| Work instruction |
Set out the text lines from the rows below as a numbered list, skipping blank lines and leaving out the pictures.

| Provided records |
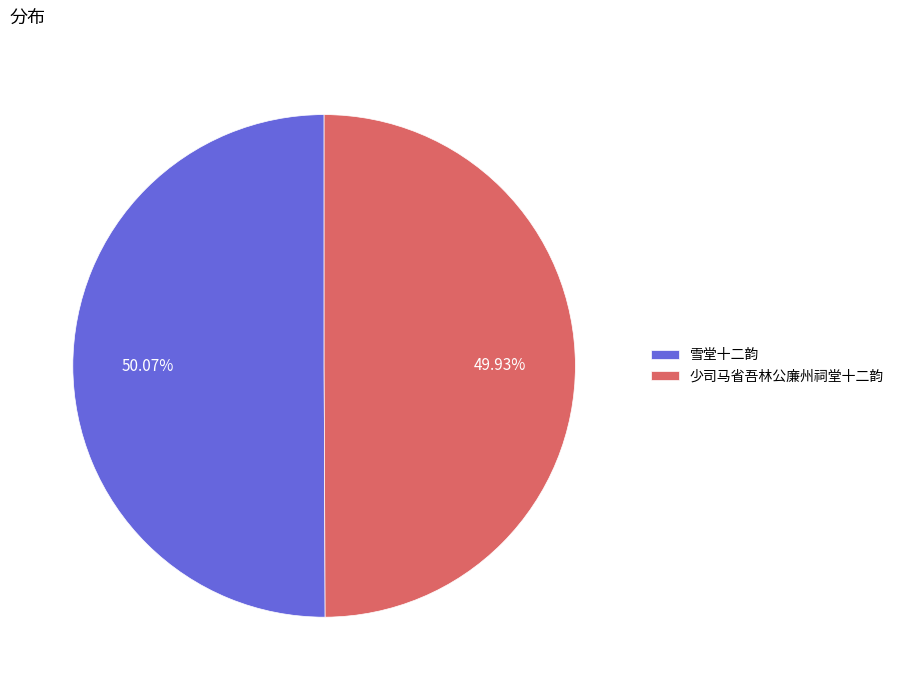

What is the ratio of the value at 少司马省吾林公廉州祠堂十二韵 to the value at 雪堂十二韵?

1.0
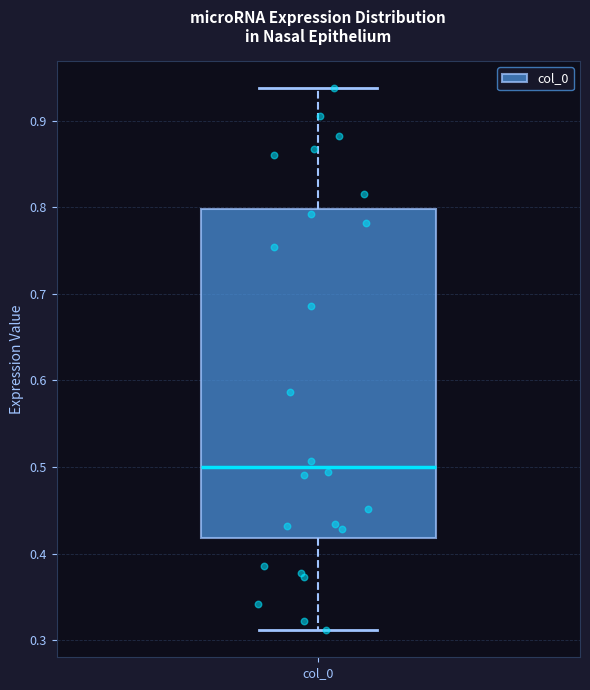

Transcribe this box plot: give where the median line is, the range the box spans, and where the two whiskers end, as read against the y-axis. The values are not printed on the chart, so give them approximately, as read against the axis.

median 0.50, box 0.42 to 0.80, whiskers 0.31 to 0.94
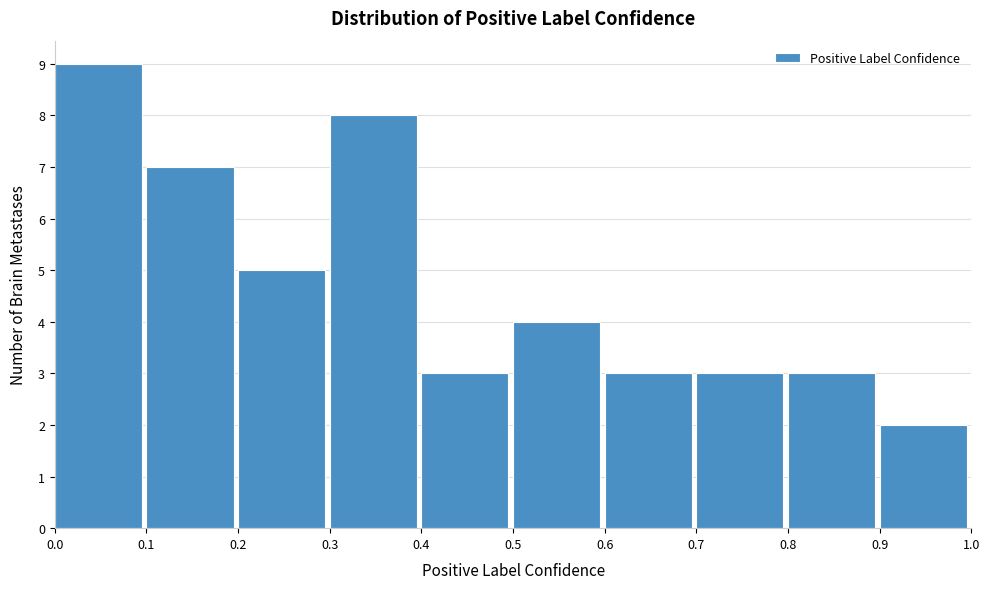

What is the height of the bar covering 0.3 to 0.4 on the x-axis? The values are not printed on the chart, so give them approximately, as read against the axis.

8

| Solution below |
1. What is the ratio of the value at 少司马省吾林公廉州祠堂十二韵 to the value at 雪堂十二韵?
2. 1.0
3. Transcribe this box plot: give where the median line is, the range the box spans, and where the two whiskers end, as read against the y-axis. The values are not printed on the chart, so give them approximately, as read against the axis.
4. median 0.50, box 0.42 to 0.80, whiskers 0.31 to 0.94
5. What is the height of the bar covering 0.3 to 0.4 on the x-axis? The values are not printed on the chart, so give them approximately, as read against the axis.
6. 8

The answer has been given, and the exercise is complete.